Helicobacter pylori rapidly activates MAPKs and transcription factors, NF-kappaB and AP-1, in gastric epithelial cells following host attachment. Activation of these signal transducers is largely dependent on the cag pathogenicity island (cagPAI)-encoded Type IV Secretion System. H. pylori was shown to translocate peptidoglycan through the Type IV Secretion System, which is recognized by the pathogen recognition molecule, NOD1, thus resulting in NF-kappaB activation. The mechanisms of H. pylori-induced MAPK and AP-1 activation, however, are less well defined and therefore, we assessed the contribution of NOD1 to their activation. For this, we used gastric epithelial cell lines, stably expressing siRNA to either NOD1 or a control gene.
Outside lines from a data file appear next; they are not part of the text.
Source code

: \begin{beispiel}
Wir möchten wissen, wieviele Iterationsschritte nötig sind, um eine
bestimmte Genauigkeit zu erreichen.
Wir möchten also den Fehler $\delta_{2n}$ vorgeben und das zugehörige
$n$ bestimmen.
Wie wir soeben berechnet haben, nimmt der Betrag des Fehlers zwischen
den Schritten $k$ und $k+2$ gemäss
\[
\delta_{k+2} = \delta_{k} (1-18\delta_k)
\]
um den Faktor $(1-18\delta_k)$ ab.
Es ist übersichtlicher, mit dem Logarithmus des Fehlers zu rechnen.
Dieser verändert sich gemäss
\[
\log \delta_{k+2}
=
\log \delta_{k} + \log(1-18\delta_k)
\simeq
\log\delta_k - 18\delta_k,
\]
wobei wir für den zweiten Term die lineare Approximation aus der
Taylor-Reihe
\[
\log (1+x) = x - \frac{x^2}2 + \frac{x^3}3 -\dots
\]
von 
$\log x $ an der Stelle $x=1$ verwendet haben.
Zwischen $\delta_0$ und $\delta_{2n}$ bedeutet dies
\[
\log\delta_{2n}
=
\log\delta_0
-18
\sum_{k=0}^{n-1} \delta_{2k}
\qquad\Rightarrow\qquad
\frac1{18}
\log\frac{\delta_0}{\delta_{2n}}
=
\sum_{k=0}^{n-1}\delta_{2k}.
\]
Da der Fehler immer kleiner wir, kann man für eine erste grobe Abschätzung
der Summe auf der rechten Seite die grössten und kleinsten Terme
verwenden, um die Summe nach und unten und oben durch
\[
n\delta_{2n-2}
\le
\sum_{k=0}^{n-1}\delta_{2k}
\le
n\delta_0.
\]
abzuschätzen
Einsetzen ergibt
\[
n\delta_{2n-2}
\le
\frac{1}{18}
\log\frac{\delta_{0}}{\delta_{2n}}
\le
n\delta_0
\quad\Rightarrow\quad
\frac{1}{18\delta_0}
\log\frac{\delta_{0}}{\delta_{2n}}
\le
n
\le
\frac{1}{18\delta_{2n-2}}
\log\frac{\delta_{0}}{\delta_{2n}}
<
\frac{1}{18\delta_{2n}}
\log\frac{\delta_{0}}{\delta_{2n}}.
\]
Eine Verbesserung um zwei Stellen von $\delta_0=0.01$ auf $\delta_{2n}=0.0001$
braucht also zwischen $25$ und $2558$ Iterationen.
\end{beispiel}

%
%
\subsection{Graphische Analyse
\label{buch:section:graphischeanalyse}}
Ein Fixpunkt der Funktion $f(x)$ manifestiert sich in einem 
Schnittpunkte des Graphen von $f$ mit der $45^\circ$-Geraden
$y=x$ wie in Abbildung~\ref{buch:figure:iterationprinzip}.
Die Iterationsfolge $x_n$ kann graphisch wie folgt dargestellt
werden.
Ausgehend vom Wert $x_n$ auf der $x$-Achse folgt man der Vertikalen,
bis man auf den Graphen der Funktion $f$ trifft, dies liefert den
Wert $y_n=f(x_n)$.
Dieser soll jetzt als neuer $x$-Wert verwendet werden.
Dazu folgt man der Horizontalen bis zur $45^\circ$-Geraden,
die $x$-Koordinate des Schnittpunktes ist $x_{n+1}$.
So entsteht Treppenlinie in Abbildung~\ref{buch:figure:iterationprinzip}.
In siNOD1-expressing cells stimulated with cagPAI(+) H. pylori, we observed significant reductions in p38 and ERK phosphorylation (p < 0.05), whereas the levels of Jnk phosphorylation remained unchanged. Consistent with a previous report, however, we were able to demonstrate NOD1-dependent Jnk phosphorylation by the invasive pathogen Shigella flexneri, highlighting pathogen-specific host responses to infection. We also show that NOD1 was essential for H. pylori induction of not only NF-kappaB, but also AP-1 activation, implying that NOD1 induces robust proinflammatory responses, in an attempt to rapidly control infection. Pharmacological inhibition of p38 and ERK activity significantly reduced IL-8 production in response to H. pylori, further emphasizing the importance of MAPKs in innate immune responses to the pathogen. Thus, for the first time we have shown the important role for NOD1 in MAPK and AP-1 activation in response to cagPAI(+) H. pylori.